### Task directions
All of the records are to be reproduced exactly.

### Data section
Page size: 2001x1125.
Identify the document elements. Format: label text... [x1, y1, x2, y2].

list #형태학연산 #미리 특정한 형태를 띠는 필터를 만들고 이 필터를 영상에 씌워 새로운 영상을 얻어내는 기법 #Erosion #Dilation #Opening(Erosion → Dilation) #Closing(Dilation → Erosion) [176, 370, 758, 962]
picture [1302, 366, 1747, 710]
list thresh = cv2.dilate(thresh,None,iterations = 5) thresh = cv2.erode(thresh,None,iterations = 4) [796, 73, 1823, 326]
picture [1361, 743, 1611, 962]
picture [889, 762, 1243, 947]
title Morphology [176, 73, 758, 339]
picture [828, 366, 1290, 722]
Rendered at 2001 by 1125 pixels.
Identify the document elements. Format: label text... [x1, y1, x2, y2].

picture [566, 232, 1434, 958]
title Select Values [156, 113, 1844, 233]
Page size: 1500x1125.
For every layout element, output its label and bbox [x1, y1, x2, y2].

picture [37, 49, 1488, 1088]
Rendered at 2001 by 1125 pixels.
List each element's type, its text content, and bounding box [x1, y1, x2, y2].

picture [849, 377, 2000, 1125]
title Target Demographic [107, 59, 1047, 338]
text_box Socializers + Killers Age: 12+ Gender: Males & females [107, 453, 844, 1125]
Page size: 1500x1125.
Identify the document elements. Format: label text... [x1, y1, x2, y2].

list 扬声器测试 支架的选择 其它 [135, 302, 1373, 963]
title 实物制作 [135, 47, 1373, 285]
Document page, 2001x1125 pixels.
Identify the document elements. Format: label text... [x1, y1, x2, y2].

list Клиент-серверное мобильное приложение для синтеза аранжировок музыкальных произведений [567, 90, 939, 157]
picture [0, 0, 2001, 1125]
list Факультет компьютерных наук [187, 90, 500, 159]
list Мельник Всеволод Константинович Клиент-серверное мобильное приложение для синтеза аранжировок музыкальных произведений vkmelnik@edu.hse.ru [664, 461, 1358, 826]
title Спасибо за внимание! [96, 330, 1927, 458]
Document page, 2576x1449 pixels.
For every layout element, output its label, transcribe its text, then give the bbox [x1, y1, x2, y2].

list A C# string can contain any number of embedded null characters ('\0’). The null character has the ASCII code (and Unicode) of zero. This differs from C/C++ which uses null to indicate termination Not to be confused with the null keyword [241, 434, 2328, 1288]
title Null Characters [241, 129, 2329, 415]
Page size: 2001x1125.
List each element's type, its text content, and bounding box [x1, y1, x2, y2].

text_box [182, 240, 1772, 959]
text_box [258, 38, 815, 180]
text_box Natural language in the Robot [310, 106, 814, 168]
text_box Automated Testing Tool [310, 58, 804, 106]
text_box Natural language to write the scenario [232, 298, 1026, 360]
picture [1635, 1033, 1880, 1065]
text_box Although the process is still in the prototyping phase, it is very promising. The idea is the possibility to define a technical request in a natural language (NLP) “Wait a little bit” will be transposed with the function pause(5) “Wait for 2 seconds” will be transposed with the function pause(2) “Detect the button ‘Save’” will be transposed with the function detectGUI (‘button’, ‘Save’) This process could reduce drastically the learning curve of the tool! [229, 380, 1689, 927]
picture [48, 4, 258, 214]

### Result for this exercise
Page size: 2001x1125.
Identify the document elements. Format: label text... [x1, y1, x2, y2].

list #형태학연산 #미리 특정한 형태를 띠는 필터를 만들고 이 필터를 영상에 씌워 새로운 영상을 얻어내는 기법 #Erosion #Dilation #Opening(Erosion → Dilation) #Closing(Dilation → Erosion) [176, 370, 758, 962]
picture [1302, 366, 1747, 710]
list thresh = cv2.dilate(thresh,None,iterations = 5) thresh = cv2.erode(thresh,None,iterations = 4) [796, 73, 1823, 326]
picture [1361, 743, 1611, 962]
picture [889, 762, 1243, 947]
title Morphology [176, 73, 758, 339]
picture [828, 366, 1290, 722]
Rendered at 2001 by 1125 pixels.
Identify the document elements. Format: label text... [x1, y1, x2, y2].

picture [566, 232, 1434, 958]
title Select Values [156, 113, 1844, 233]
Page size: 1500x1125.
For every layout element, output its label and bbox [x1, y1, x2, y2].

picture [37, 49, 1488, 1088]
Rendered at 2001 by 1125 pixels.
List each element's type, its text content, and bounding box [x1, y1, x2, y2].

picture [849, 377, 2000, 1125]
title Target Demographic [107, 59, 1047, 338]
text_box Socializers + Killers Age: 12+ Gender: Males & females [107, 453, 844, 1125]
Page size: 1500x1125.
Identify the document elements. Format: label text... [x1, y1, x2, y2].

list 扬声器测试 支架的选择 其它 [135, 302, 1373, 963]
title 实物制作 [135, 47, 1373, 285]
Document page, 2001x1125 pixels.
Identify the document elements. Format: label text... [x1, y1, x2, y2].

list Клиент-серверное мобильное приложение для синтеза аранжировок музыкальных произведений [567, 90, 939, 157]
picture [0, 0, 2001, 1125]
list Факультет компьютерных наук [187, 90, 500, 159]
list Мельник Всеволод Константинович Клиент-серверное мобильное приложение для синтеза аранжировок музыкальных произведений vkmelnik@edu.hse.ru [664, 461, 1358, 826]
title Спасибо за внимание! [96, 330, 1927, 458]
Document page, 2576x1449 pixels.
For every layout element, output its label, transcribe its text, then give the bbox [x1, y1, x2, y2].

list A C# string can contain any number of embedded null characters ('\0’). The null character has the ASCII code (and Unicode) of zero. This differs from C/C++ which uses null to indicate termination Not to be confused with the null keyword [241, 434, 2328, 1288]
title Null Characters [241, 129, 2329, 415]
Page size: 2001x1125.
List each element's type, its text content, and bounding box [x1, y1, x2, y2].

text_box [182, 240, 1772, 959]
text_box [258, 38, 815, 180]
text_box Natural language in the Robot [310, 106, 814, 168]
text_box Automated Testing Tool [310, 58, 804, 106]
text_box Natural language to write the scenario [232, 298, 1026, 360]
picture [1635, 1033, 1880, 1065]
text_box Although the process is still in the prototyping phase, it is very promising. The idea is the possibility to define a technical request in a natural language (NLP) “Wait a little bit” will be transposed with the function pause(5) “Wait for 2 seconds” will be transposed with the function pause(2) “Detect the button ‘Save’” will be transposed with the function detectGUI (‘button’, ‘Save’) This process could reduce drastically the learning curve of the tool! [229, 380, 1689, 927]
picture [48, 4, 258, 214]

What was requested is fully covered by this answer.